What is needed. Within the data below, count the lines that include the word "Pancreas". Provide the number and nothing further.

Collected data:
"""
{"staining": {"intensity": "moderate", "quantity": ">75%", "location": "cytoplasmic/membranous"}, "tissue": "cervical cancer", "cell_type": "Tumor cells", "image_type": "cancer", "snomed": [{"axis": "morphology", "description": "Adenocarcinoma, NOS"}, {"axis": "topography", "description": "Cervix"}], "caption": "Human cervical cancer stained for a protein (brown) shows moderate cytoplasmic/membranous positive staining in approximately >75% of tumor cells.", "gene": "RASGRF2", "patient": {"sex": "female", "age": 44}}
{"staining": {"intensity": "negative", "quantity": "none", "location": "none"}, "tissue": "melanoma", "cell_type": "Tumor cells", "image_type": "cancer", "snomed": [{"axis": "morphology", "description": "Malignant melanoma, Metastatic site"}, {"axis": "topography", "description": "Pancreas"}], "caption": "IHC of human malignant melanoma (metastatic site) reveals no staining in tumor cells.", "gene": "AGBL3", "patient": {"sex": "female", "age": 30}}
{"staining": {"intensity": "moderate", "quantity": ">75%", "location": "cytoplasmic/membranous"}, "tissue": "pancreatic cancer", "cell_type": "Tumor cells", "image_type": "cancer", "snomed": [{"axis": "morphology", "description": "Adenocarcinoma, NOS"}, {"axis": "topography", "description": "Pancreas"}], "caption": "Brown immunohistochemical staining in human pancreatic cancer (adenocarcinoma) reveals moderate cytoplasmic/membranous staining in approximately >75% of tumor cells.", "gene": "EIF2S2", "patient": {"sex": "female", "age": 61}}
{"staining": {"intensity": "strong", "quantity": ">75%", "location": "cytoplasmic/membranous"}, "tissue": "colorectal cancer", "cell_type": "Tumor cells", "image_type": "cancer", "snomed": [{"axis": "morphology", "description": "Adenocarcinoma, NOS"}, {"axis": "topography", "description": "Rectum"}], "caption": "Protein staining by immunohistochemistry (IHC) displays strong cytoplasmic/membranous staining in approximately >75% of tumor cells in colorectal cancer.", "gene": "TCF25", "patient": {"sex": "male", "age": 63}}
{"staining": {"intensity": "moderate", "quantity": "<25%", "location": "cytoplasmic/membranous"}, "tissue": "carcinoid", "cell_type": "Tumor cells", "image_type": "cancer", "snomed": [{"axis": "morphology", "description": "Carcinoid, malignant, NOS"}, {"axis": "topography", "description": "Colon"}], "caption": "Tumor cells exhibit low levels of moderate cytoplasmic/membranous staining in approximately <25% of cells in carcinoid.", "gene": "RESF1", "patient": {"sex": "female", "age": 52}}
"""
Answer to the problem. 2